Generative sound installation — Nantes

Retracing & recomposing the life line of a place.

Produced in collaboration with Studio AA for the reopening of the LU Tower in Nantes, this generative sound installation follows the permanent exhibition retracing the four lives of the Lieu Unique: the factory, the squat, the renovation, the cultural institution. As a true architectural emblem of Nantes, the LU Tower seemed to deserve special attention, a contemporary reinterpretation of its history, to make it exist in our current cultural imagination. This four-year exhibition is currently open to the public.

Technical sectional drawing of the LU tower (8 speakers, 2 subwoofers, 10 LED modules)

Created by the design studio Studio AA, and installed in the center of the LU tower, the two luminaires take up the symbolism of the chandelier and reveal themselves along the staircase. Made of materials echoing the tower's industrial past, they emphasize the verticality of the building and transform it into a space for strolling and contemplation. Integrating both light strips and loudspeakers, these chandeliers form “voice and face” of the tower.

The tower, more vertical than horizontal, requires the speaker to be placed "in elevation", which restricts the sensation of displacement of the sources, the human ear being more sensitive to horizontal rather than vertical movements. In order to get around this issue, each level forms an acoustic cage in which the sounds reverberate differently, emphasizing the idea of distance, and therefore of height.

The speakers are tilted outwards for two reasons:

  • to limit the number of first reflections on the landings, allowing for a more diffuse and pleasant sound for reading. In effect, the tower is split into two parts: the exhibition area, and the listening area - on the stairs.
  • in order to ensure a good restitution of the stereo pairs on the platforms of the stairs.

The movements of the sources must preserve both a character of novelty and consistency. To remedy the problem, I developed a microphone placement that allowed me to record objects in sequences, avoiding the appearance of sound "gaps" between the microphones (volume drop), and therefore between the speakers. Each of the tracks of these quadraphonic recordings is then placed on the eight speakers according to the "transversal" spatialization principle explained below.

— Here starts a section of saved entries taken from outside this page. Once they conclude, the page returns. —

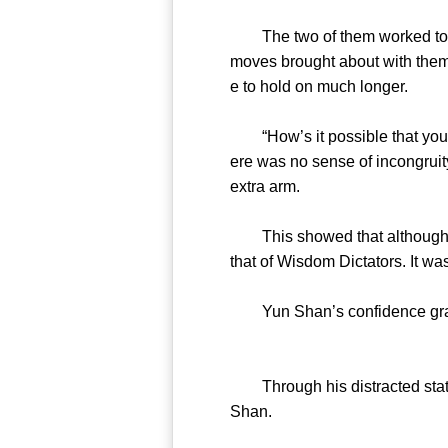
The two of them worked togeth
moves brought about with them
e to hold on much longer.
“How’s it possible that you t
ere was no sense of incongruity
extra arm.
This showed that although th
that of Wisdom Dictators. It wa
Yun Shan’s confidence grad
Through his distracted state
Shan.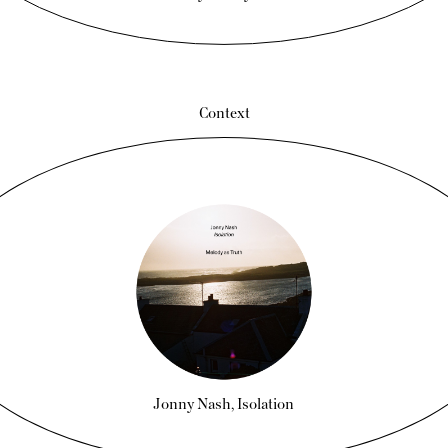
Context
Jonny Nash, Isolation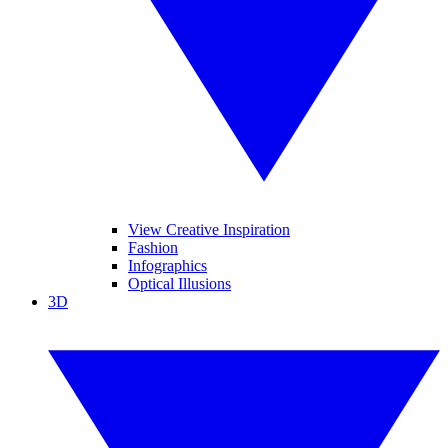
View Creative Inspiration
Fashion
Infographics
Optical Illusions
3D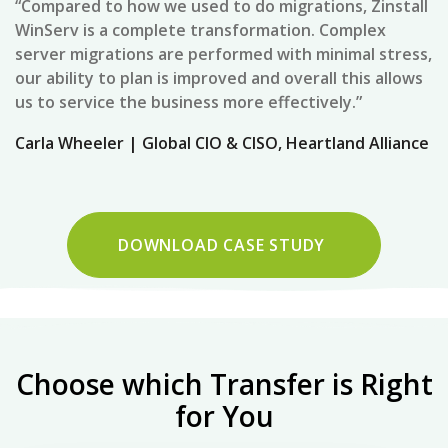
“Compared to how we used to do migrations, Zinstall
WinServ is a complete transformation. Complex
server migrations are performed with minimal stress,
our ability to plan is improved and overall this allows
us to service the business more effectively.”
Carla Wheeler | Global CIO & CISO, Heartland Alliance
DOWNLOAD CASE STUDY
Choose which Transfer is Right
for You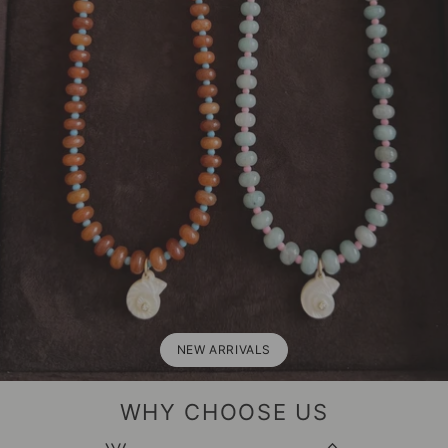
NEW ARRIVALS
WHY CHOOSE US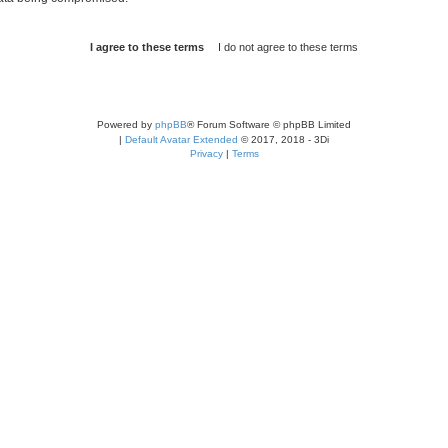
Powered by
phpBB
® Forum Software © phpBB Limited
|
Default Avatar Extended
© 2017, 2018 - 3Di
Privacy
|
Terms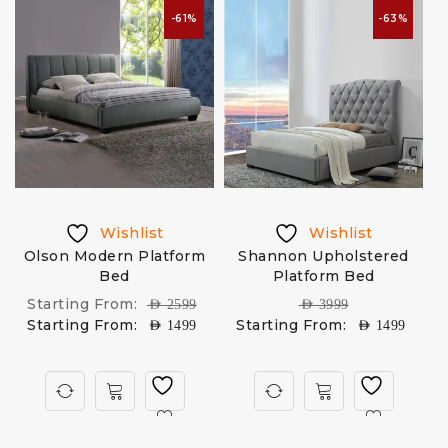
-61%
-63%
Wishlist
Wishlist
Olson Modern Platform
Shannon Upholstered
Bed
Platform Bed
Starting From:
AED
2599
AED
3999
Starting From:
Starting From:
AED
1499
AED
1499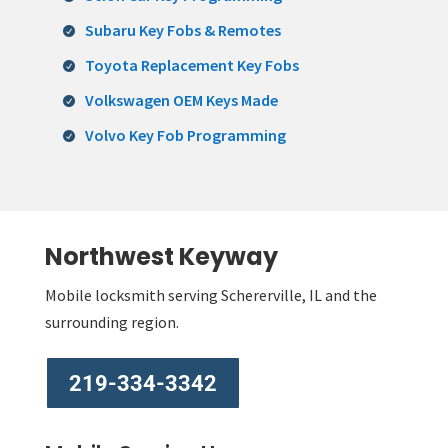
Subaru Key Fobs & Remotes
Toyota Replacement Key Fobs
Volkswagen OEM Keys Made
Volvo Key Fob Programming
Northwest Keyway
Mobile locksmith serving Schererville, IL and the
surrounding region.
219-334-3342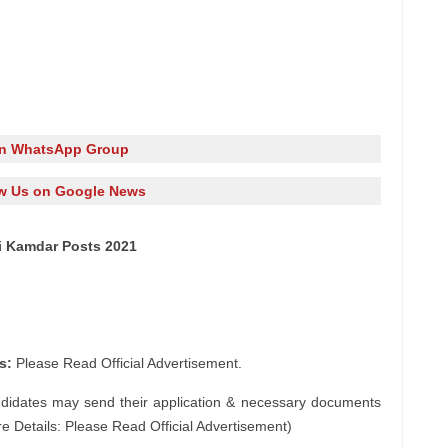
in WhatsApp Group
w Us on Google News
ai Kamdar Posts 2021
s:
Please Read Official Advertisement.
ndidates may send their application & necessary documents
e Details: Please Read Official Advertisement)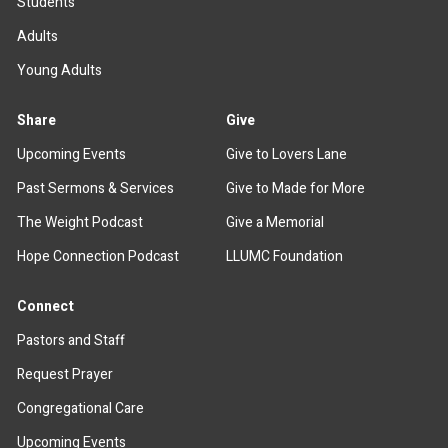
Students
Adults
Young Adults
Share
Give
Upcoming Events
Give to Lovers Lane
Past Sermons & Services
Give to Made for More
The Weight Podcast
Give a Memorial
Hope Connection Podcast
LLUMC Foundation
Connect
Pastors and Staff
Request Prayer
Congregational Care
Upcoming Events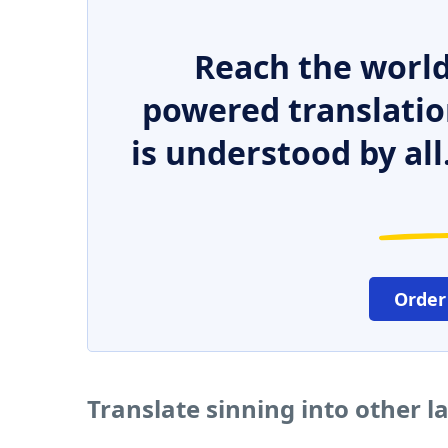
Reach the world
powered translatio
is understood by all
Order
Translate sinning into other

The composition, while guiding the visit, takes up anecdotes from the life of the building, however, avoiding any figuration, using them more as implicit memories. It is divided into four parts. They tell each one a different period of the life of the place, described below. Like the voice of the building, this generative, "living" composition, always evolving, recomposes itself indefinitely and dialogues with the sounds of the outside life: from cars to pedestrians, trains and ambulances, these form an additional layer to the music that makes their expressions musical. This method of composition echoes the way in which we appropriate history, not as a fixed concept, but as something that is still active and flexible in our minds, subject to the views and experiences of each individual.

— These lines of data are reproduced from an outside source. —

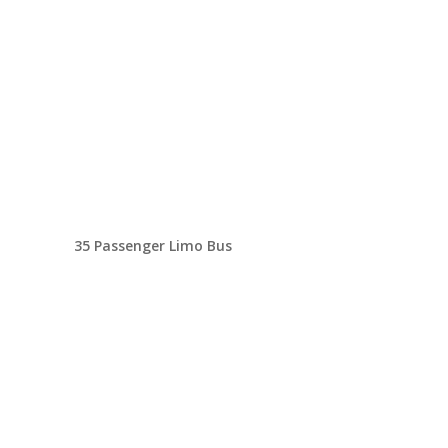
35 Passenger Limo Bus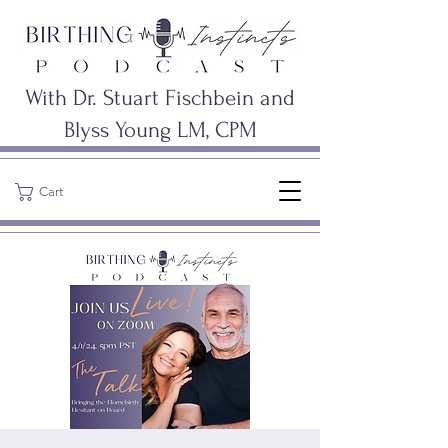
With Dr. Stuart Fischbein and
Blyss Young LM, CPM
Cart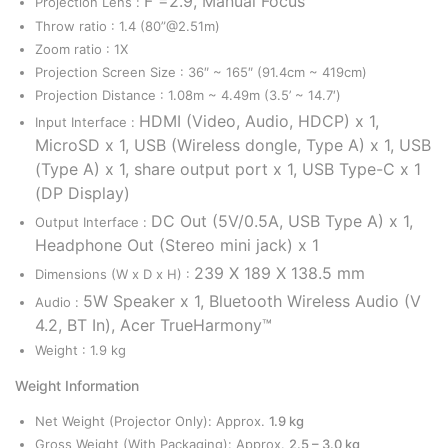
F =2.9, Manual Focus
Projection Lens :
Throw ratio : 1.4 (80”@2.51m)
Zoom ratio : 1X
Projection Screen Size : 36″ ~ 165″ (91.4cm ~ 419cm)
Projection Distance : 1.08m ~ 4.49m (3.5’ ~ 14.7′)
HDMI (Video, Audio, HDCP) x 1,
Input Interface :
MicroSD x 1,
USB (Wireless dongle, Type A) x 1,
USB
(Type A) x 1, share output port x 1,
USB Type-C x 1
(DP Display)
DC Out (5V/0.5A, USB Type A) x 1,
Output Interface :
Headphone Out (Stereo mini jack) x 1
239 X 189 X 138.5 mm
Dimensions (W x D x H) :
5W Speaker x 1, Bluetooth Wireless Audio (V
Audio :
4.2, BT In), Acer TrueHarmony™
Weight : 1.9 kg
Weight Information
Net Weight (Projector Only): Approx.
1.9 kg
Gross Weight (With Packaging): Approx.
2.5 – 3.0 kg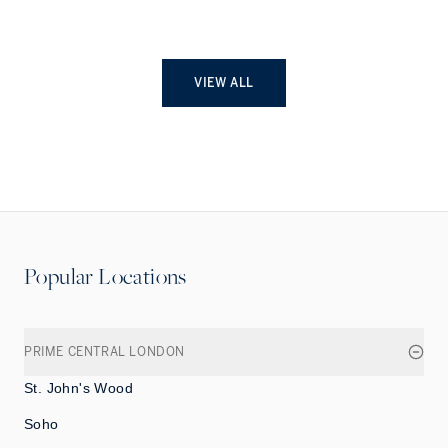
VIEW ALL
Popular Locations
PRIME CENTRAL LONDON
St. John's Wood
Soho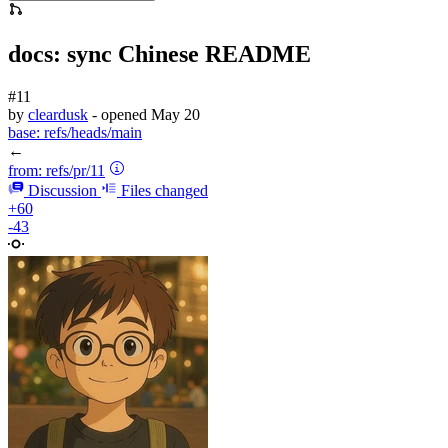
docs: sync Chinese README
#11
by
cleardusk
- opened
May 20
base:
refs/heads/main
←
from:
refs/pr/11
Discussion
Files changed
+60
-43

Cycle of the four movements of music

Ciel Ouvert (Open Skies)
Historical anchor: the squat
Fugitive layers of sound travel through the chandeliers in sinuous trajectories. The sun, the rain, the birds, enter this once open-air building.

Les Cires (The Waxes)
Historical anchor: the factory
Popular European music from the beginning of the 20th century recorded on wax cylinders is distorted, cut up and recomposed.

Sève (Sap)
Historical anchor: the rehabilitation.
A few sounds repeatedly go up and down throughout the chandeliers, building space, in a moment that seems to have stopped.

Sémaphore (Semaphore)
Historical anchor: the institution
An harmony of many instruments is built progressively, intensifies, and modulates itself, to finally disappear slowly.

Diagram of the principles of generative composition

Principles of composition

Timbral diversification
The instruments are replaced regularly. Each new listening offers different timbral characteristics.

Modulation
The sound material is constantly altered according to different parameters. These evolve within a predefined range.

Phasing
Loops of unequal duration are overlapped, producing silences and convergences in the composition.

Diagram of spatialization principles

Spatialization principles

Horizontal
Movements on the stereo pairs allowing to treat the floors as independent sound spaces.

Vertical
Short sounds, repeated on each floor, giving the sensation of height by the generated change in volume and reverberation.

Transversal
Four-track sequences travel through the tower, and deliver a more articulate, intentional sound.

Ici et Maintenant is intended as a manifesto, as an example of an object that allows us to modulate our relationship to time and space, to reconstruct the imagination of our stories. It is also a music that goes on throughout life. What do we want to see and hear of space and time? A verticality, an horizontality, an expansion, a compression, a fragmentation or on the contrary, a unity? A speed, a slowness, an acceleration, a slowing down? For all these characteristics, a building is told to oneself and by each one, through the course that each one will choose.